Fighting has escalated sharply in nuclear-armed Pakistan since Benazir Bhutto, a former prime minister, was assassinated last month in an attack blamed on an al-Qaeda-linked tribal leader.
But speaking in Paris on the second leg of a European tour, Pervez Musharraf, Pakistan's president, said there was a "zero per cent chance" of an al-Qaeda takeover of the country.
The only way for that to happen, he said, would be if al-Qaeda or the Taliban "defeated the Pakistani army entirely" or if hardline religious groups won next month's elections.
|Musharraf is under pressure to rein in |
al-Qaeda and Taliban-inspired fighters [AFP]

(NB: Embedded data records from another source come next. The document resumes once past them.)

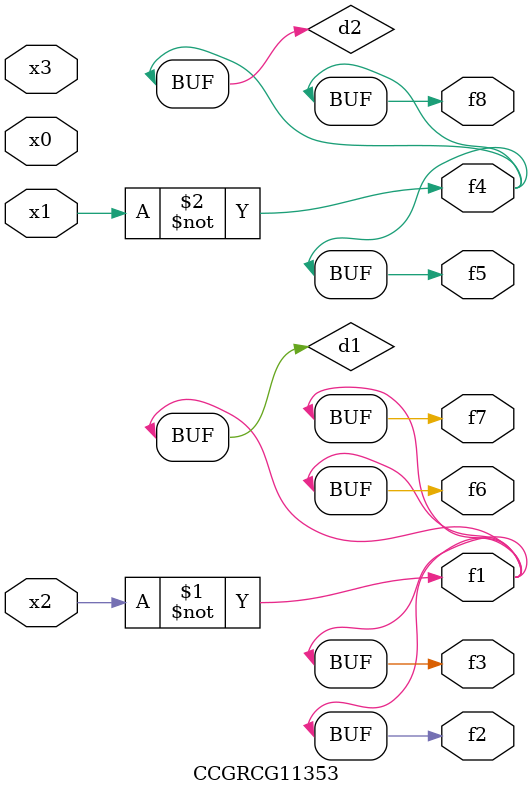
<source format=v>
module CCGRCG11353(
	input x0, x1, x2, x3,
	output f1, f2, f3, f4, f5, f6, f7, f8
);

	wire d1, d2;

	xnor (d1, x2);
	not (d2, x1);
	assign f1 = d1;
	assign f2 = d1;
	assign f3 = d1;
	assign f4 = d2;
	assign f5 = d2;
	assign f6 = d1;
	assign f7 = d1;
	assign f8 = d2;
endmodule

</source>
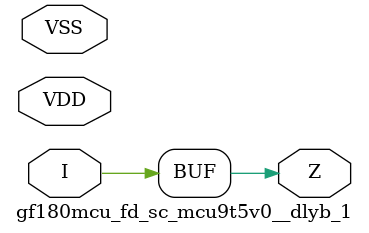
<source format=v>

module gf180mcu_fd_sc_mcu9t5v0__dlyb_1( I, Z, VDD, VSS );
input I;
inout VDD, VSS;
output Z;

	buf MGM_BG_0( Z, I );

endmodule

</source>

Musharraf is touring Europe to boost his image as a key ally in the fight against al-Qaeda and the Taliban.
The alliance has brought more than $10bn in US aid to Pakistan since the September 11, 2001 attacks.
Yet a new wave of violence has seen tribal fighters massing in large numbers to attack isolated military outposts.
Also on Tuesday, Admiral William Fallon, head of US Central Command, which deals with the Middle East, held talks in Rawalpindi with General Ashfaq Kayani, Pakistan's army chief.
"He [Fallon] remained with him for some time and discussed matters of professional interest with particular reference to [the] security situation in the region," a Pakistani military statement said.